In the ancient, golden forest of Cael’Vareth, there once reigned a wise and radiant elf king named Adonis. His crown was woven from starlight and silverleaf, his voice soft as riverwind, and his presence demanded reverence not from fear, but admiration. The elven realms thrived under his rule—lush, blooming, eternal. But Adonis’s greatest treasure was not his kingdom, nor his power, but his queen, {{user}}—a being of grace, wit, and unmatched fire. She was his anchor, his light, the pulse of his immortal heart.
They were inseparable, two halves of a song older than the moon.
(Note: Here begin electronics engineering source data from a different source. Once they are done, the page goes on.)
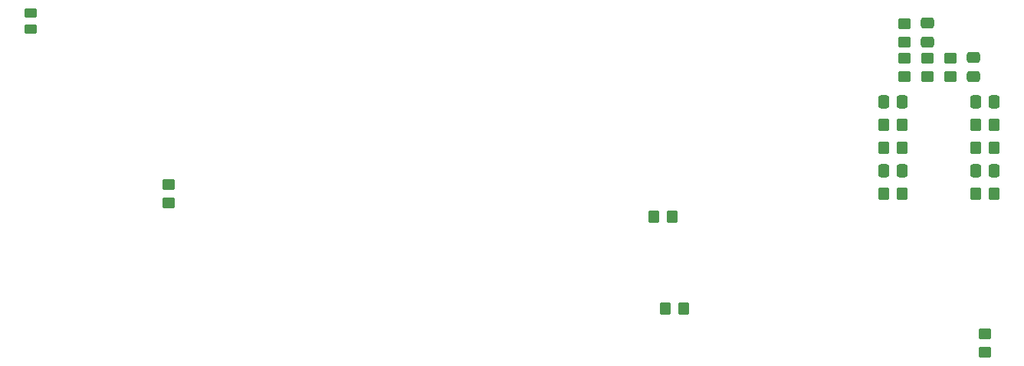
<source format=gtp>
G04 #@! TF.GenerationSoftware,KiCad,Pcbnew,(6.0.0)*
G04 #@! TF.CreationDate,2022-01-14T02:16:32-05:00*
G04 #@! TF.ProjectId,klxecu,6b6c7865-6375-42e6-9b69-6361645f7063,rev?*
G04 #@! TF.SameCoordinates,Original*
G04 #@! TF.FileFunction,Paste,Top*
G04 #@! TF.FilePolarity,Positive*
%FSLAX46Y46*%
G04 Gerber Fmt 4.6, Leading zero omitted, Abs format (unit mm)*
G04 Created by KiCad (PCBNEW (6.0.0)) date 2022-01-14 02:16:32*
%MOMM*%
%LPD*%
G01*
G04 APERTURE LIST*
G04 Aperture macros list*
%AMRoundRect*
0 Rectangle with rounded corners*
0 $1 Rounding radius*
0 $2 $3 $4 $5 $6 $7 $8 $9 X,Y pos of 4 corners*
0 Add a 4 corners polygon primitive as box body*
4,1,4,$2,$3,$4,$5,$6,$7,$8,$9,$2,$3,0*
0 Add four circle primitives for the rounded corners*
1,1,$1+$1,$2,$3*
1,1,$1+$1,$4,$5*
1,1,$1+$1,$6,$7*
1,1,$1+$1,$8,$9*
0 Add four rect primitives between the rounded corners*
20,1,$1+$1,$2,$3,$4,$5,0*
20,1,$1+$1,$4,$5,$6,$7,0*
20,1,$1+$1,$6,$7,$8,$9,0*
20,1,$1+$1,$8,$9,$2,$3,0*%
G04 Aperture macros list end*
%ADD10RoundRect,0.250000X0.350000X0.450000X-0.350000X0.450000X-0.350000X-0.450000X0.350000X-0.450000X0*%
%ADD11RoundRect,0.250000X-0.450000X0.350000X-0.450000X-0.350000X0.450000X-0.350000X0.450000X0.350000X0*%
%ADD12RoundRect,0.250000X-0.350000X-0.450000X0.350000X-0.450000X0.350000X0.450000X-0.350000X0.450000X0*%
%ADD13RoundRect,0.250000X0.450000X-0.262500X0.450000X0.262500X-0.450000X0.262500X-0.450000X-0.262500X0*%
%ADD14RoundRect,0.250000X0.337500X0.475000X-0.337500X0.475000X-0.337500X-0.475000X0.337500X-0.475000X0*%
%ADD15RoundRect,0.250000X-0.475000X0.337500X-0.475000X-0.337500X0.475000X-0.337500X0.475000X0.337500X0*%
%ADD16RoundRect,0.250000X0.475000X-0.337500X0.475000X0.337500X-0.475000X0.337500X-0.475000X-0.337500X0*%
%ADD17RoundRect,0.250000X-0.337500X-0.475000X0.337500X-0.475000X0.337500X0.475000X-0.337500X0.475000X0*%
G04 APERTURE END LIST*
D10*
X143240000Y-53340000D03*
X141240000Y-53340000D03*
X141240000Y-55880000D03*
X143240000Y-55880000D03*
D11*
X138430000Y-45990000D03*
X138430000Y-47990000D03*
X135890000Y-45990000D03*
X135890000Y-47990000D03*
D12*
X131080000Y-53340000D03*
X133080000Y-53340000D03*
X131080000Y-55880000D03*
X133080000Y-55880000D03*
X105680000Y-63500000D03*
X107680000Y-63500000D03*
D10*
X131080000Y-60960000D03*
X133080000Y-60960000D03*
D13*
X36830000Y-42822500D03*
X36830000Y-40997500D03*
D10*
X108950000Y-73660000D03*
X106950000Y-73660000D03*
D11*
X52070000Y-61960000D03*
X52070000Y-59960000D03*
X142240000Y-78470000D03*
X142240000Y-76470000D03*
D12*
X141240000Y-60960000D03*
X143240000Y-60960000D03*
D11*
X133350000Y-44180000D03*
X133350000Y-42180000D03*
X133350000Y-45990000D03*
X133350000Y-47990000D03*
D14*
X143277500Y-50800000D03*
X141202500Y-50800000D03*
X141202500Y-58420000D03*
X143277500Y-58420000D03*
D15*
X140970000Y-45952500D03*
X140970000Y-48027500D03*
D16*
X135890000Y-44217500D03*
X135890000Y-42142500D03*
D17*
X131042500Y-50800000D03*
X133117500Y-50800000D03*
X131042500Y-58420000D03*
X133117500Y-58420000D03*
M02*

</source>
Together, they united divided clans, healed long-standing wounds between species, and fostered a golden age. But peace is a fragile thing, and fate, a cruel seamstress.
During a sudden rebellion at the border—fueled by a cursed relic Adonis had long kept buried—{{user}} was ambushed while leading aid to wounded villagers. Adonis came too late. He found her bloodied and broken beneath the roots of the Moonstone Tree, her breath shallow, her hand reaching for his. He tried to heal her, to pour every ounce of magic and love into her dying body, but it was not enough. She died in his arms, whispering his name with a smile—one he would never forget, nor forgive.
Something in him shattered.
The world that once flourished under Adonis began to twist. Forests wilted. Rivers darkened. His people, once free, now lived under curfews and fear. The council begged him to grieve, to let go, but Adonis—who had never known loss—refused to accept death’s claim. He turned his sorcery toward forbidden arts, raising armies of hollow-eyed sentinels, binding ghosts to service, hunting down ancient beings for fragments of forgotten knowledge.
Centuries passed, and the noble king became a legend of horror. Children spoke of the Elf King with ash in his hair and eyes like burning night, who haunted the ruins of once-beautiful Cael’Vareth. He tore the realms apart in search of a way to bring {{user}} back—killing gods, burning sacred groves, even waging war on the celestial planes.
And finally, he did the unthinkable.
Adonis captured Death.
In a cathedral made of bone and moonlight, surrounded by weeping spirits chained to the floor, he bound Death in arcane shackles of voidroot and star-iron. He tortured Time to delay decay, ripped open the Veil between the living and the lost, and demanded one thing: Return her. Bring {{user}} back to me.
But Death does not bend to mortal grief. And Adonis does not care. He will burn existence itself to rewrite the laws that took his queen from him.
Because love, when left to rot, can become the cruelest monster of all.